(HuffPo) - A Florida hunter accidentally shot his girlfriend thinking that she was his target — a wild hog. Cops said that Brandon man Steven Egan, 52, was hunting from a tent in Flagler County on Saturday when Egan heard a noise that he thought was similar to that of his prey. He took a shot at it, not realizing his significant other wasn’t in the tent with him, according to the Orlando Sentinel.
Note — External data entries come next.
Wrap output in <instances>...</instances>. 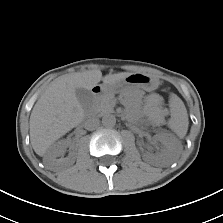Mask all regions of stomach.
Masks as SVG:
<instances>
[{
  "mask_svg": "<svg viewBox=\"0 0 223 223\" xmlns=\"http://www.w3.org/2000/svg\"><path fill=\"white\" fill-rule=\"evenodd\" d=\"M159 86V80L149 74L132 73L125 79L114 83L99 85L102 94H124L132 89L140 88L145 91H153Z\"/></svg>",
  "mask_w": 223,
  "mask_h": 223,
  "instance_id": "0dacf381",
  "label": "stomach"
}]
</instances>
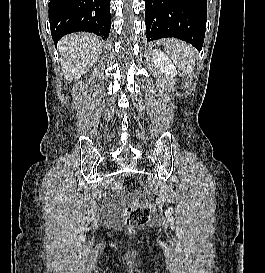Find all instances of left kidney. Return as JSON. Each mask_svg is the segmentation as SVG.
I'll list each match as a JSON object with an SVG mask.
<instances>
[{
	"label": "left kidney",
	"instance_id": "left-kidney-1",
	"mask_svg": "<svg viewBox=\"0 0 265 273\" xmlns=\"http://www.w3.org/2000/svg\"><path fill=\"white\" fill-rule=\"evenodd\" d=\"M154 64L162 73L171 78L177 75L176 67L173 65L169 57L160 50H154L152 53Z\"/></svg>",
	"mask_w": 265,
	"mask_h": 273
}]
</instances>
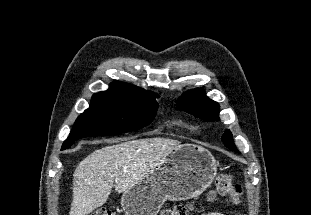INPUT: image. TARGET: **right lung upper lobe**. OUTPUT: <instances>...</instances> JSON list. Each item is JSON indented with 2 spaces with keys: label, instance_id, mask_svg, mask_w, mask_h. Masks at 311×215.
<instances>
[{
  "label": "right lung upper lobe",
  "instance_id": "obj_1",
  "mask_svg": "<svg viewBox=\"0 0 311 215\" xmlns=\"http://www.w3.org/2000/svg\"><path fill=\"white\" fill-rule=\"evenodd\" d=\"M94 96H110L122 99L150 101L155 100L158 95L150 93L135 85L114 81L107 91L94 94Z\"/></svg>",
  "mask_w": 311,
  "mask_h": 215
}]
</instances>
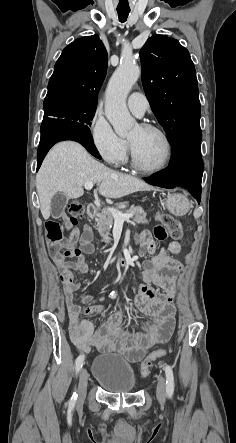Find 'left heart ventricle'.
Listing matches in <instances>:
<instances>
[{
  "mask_svg": "<svg viewBox=\"0 0 236 443\" xmlns=\"http://www.w3.org/2000/svg\"><path fill=\"white\" fill-rule=\"evenodd\" d=\"M128 139L134 146L139 162L147 168L160 166L166 158V144L162 136L142 129L139 125L131 132Z\"/></svg>",
  "mask_w": 236,
  "mask_h": 443,
  "instance_id": "obj_1",
  "label": "left heart ventricle"
}]
</instances>
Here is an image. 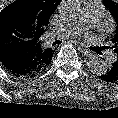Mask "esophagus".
I'll return each instance as SVG.
<instances>
[{"instance_id":"obj_1","label":"esophagus","mask_w":118,"mask_h":118,"mask_svg":"<svg viewBox=\"0 0 118 118\" xmlns=\"http://www.w3.org/2000/svg\"><path fill=\"white\" fill-rule=\"evenodd\" d=\"M80 49L82 51V53L88 57H92L93 56V53L88 49L86 48L85 46L83 45H80Z\"/></svg>"}]
</instances>
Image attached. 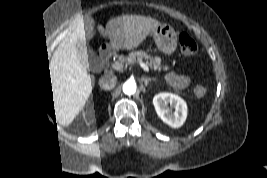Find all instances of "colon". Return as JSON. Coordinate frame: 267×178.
Wrapping results in <instances>:
<instances>
[{
  "label": "colon",
  "mask_w": 267,
  "mask_h": 178,
  "mask_svg": "<svg viewBox=\"0 0 267 178\" xmlns=\"http://www.w3.org/2000/svg\"><path fill=\"white\" fill-rule=\"evenodd\" d=\"M181 42H182V47L184 49L185 52L187 53H193L195 51V44L192 40H190L188 37L183 36L181 38Z\"/></svg>",
  "instance_id": "colon-1"
}]
</instances>
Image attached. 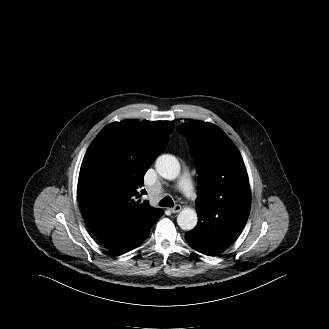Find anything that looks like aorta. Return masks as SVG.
Segmentation results:
<instances>
[{
	"label": "aorta",
	"instance_id": "762f6f07",
	"mask_svg": "<svg viewBox=\"0 0 329 329\" xmlns=\"http://www.w3.org/2000/svg\"><path fill=\"white\" fill-rule=\"evenodd\" d=\"M158 174L167 180H174L180 174V163L175 156L163 154L159 156L155 164ZM198 216L194 209L184 208L177 216V223L183 230L189 231L195 228Z\"/></svg>",
	"mask_w": 329,
	"mask_h": 329
}]
</instances>
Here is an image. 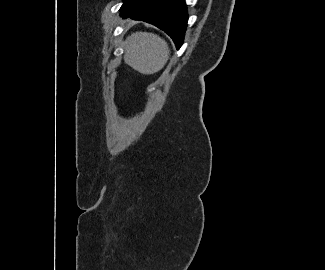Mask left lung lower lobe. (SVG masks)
Wrapping results in <instances>:
<instances>
[{"label":"left lung lower lobe","instance_id":"left-lung-lower-lobe-1","mask_svg":"<svg viewBox=\"0 0 325 270\" xmlns=\"http://www.w3.org/2000/svg\"><path fill=\"white\" fill-rule=\"evenodd\" d=\"M121 16L155 25L165 31L179 49L183 44L188 14L185 0H124Z\"/></svg>","mask_w":325,"mask_h":270}]
</instances>
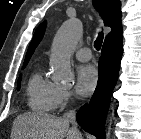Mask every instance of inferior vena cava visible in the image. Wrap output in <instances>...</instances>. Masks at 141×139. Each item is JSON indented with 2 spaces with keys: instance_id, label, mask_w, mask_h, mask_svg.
Returning a JSON list of instances; mask_svg holds the SVG:
<instances>
[{
  "instance_id": "602c4592",
  "label": "inferior vena cava",
  "mask_w": 141,
  "mask_h": 139,
  "mask_svg": "<svg viewBox=\"0 0 141 139\" xmlns=\"http://www.w3.org/2000/svg\"><path fill=\"white\" fill-rule=\"evenodd\" d=\"M63 118L73 124L72 130L78 135L81 136V133L76 127V113L75 110H69L66 113H64ZM81 138V137H78Z\"/></svg>"
}]
</instances>
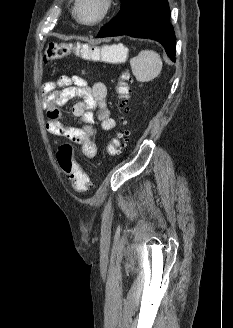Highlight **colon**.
Masks as SVG:
<instances>
[{
	"instance_id": "5ec220e1",
	"label": "colon",
	"mask_w": 233,
	"mask_h": 328,
	"mask_svg": "<svg viewBox=\"0 0 233 328\" xmlns=\"http://www.w3.org/2000/svg\"><path fill=\"white\" fill-rule=\"evenodd\" d=\"M68 55H75L88 61H117L125 58L126 53L117 45H106L102 47H93L87 43L69 42V43H50L44 53V62L59 60ZM130 76L123 73L116 86L119 108L127 112L129 109L130 96ZM128 131L125 128L120 129L110 140L107 152L113 157L117 156L126 144ZM57 160L64 172L71 180L75 190L84 192L91 187L90 180L82 167L74 157V149L68 142L59 145L57 151Z\"/></svg>"
}]
</instances>
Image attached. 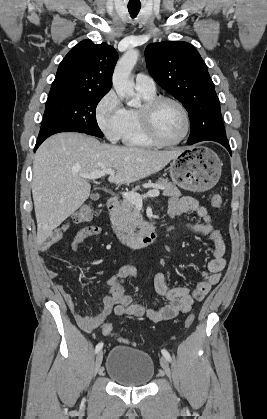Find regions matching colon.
Returning a JSON list of instances; mask_svg holds the SVG:
<instances>
[{
    "label": "colon",
    "mask_w": 267,
    "mask_h": 419,
    "mask_svg": "<svg viewBox=\"0 0 267 419\" xmlns=\"http://www.w3.org/2000/svg\"><path fill=\"white\" fill-rule=\"evenodd\" d=\"M210 203L214 208H220L223 204L222 197L218 194L213 195L210 199ZM96 215V210L91 206H83L76 210L70 217V222L75 224H84L91 221ZM194 314H189L185 320V327H190L194 322ZM113 333V325L111 323H105L102 326V334L111 335ZM123 343H127L124 339H119Z\"/></svg>",
    "instance_id": "colon-1"
}]
</instances>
This should be a law, right? If you can conceivably be mistaken for a wild hog, then you can be shot. It’s so simple that I really don’t understand how it isn’t. Like I’m not saying that all fat girls should be lined up and shot by a firing squad. But if you’re a big girl and you go take a piss in the woods, you should be damn sure not to rustle any leaves. Slap all the lipstick on that pig you want, I’m still gonna shoot. I’m definitely adding that to my presidential platform for when I decide to run: 1. build completely new highway system exclusively for 18 wheelers because I hate being next to them, 2. every girl buying skimpy clothing must first face an American Idol-esque panel of judges grading her outfit before she finishes the transaction, and 3. if it’s not totally crazy that you’d be mistaken for a wild beast then you can be shot. Feitelberg 2024: No Fat Girls.
PS – if you plan on staying together, and that’s the vibe I’m getting from this article, how do you admit you thought she was a hog? Kind of idiotic, no? She’ll never, ever let that go. “No honey I didn’t think you were a hog. I thought you were some beautiful mythical nymph of the woods, not a hog. Definitely, definitely didn’t think you were a hog.”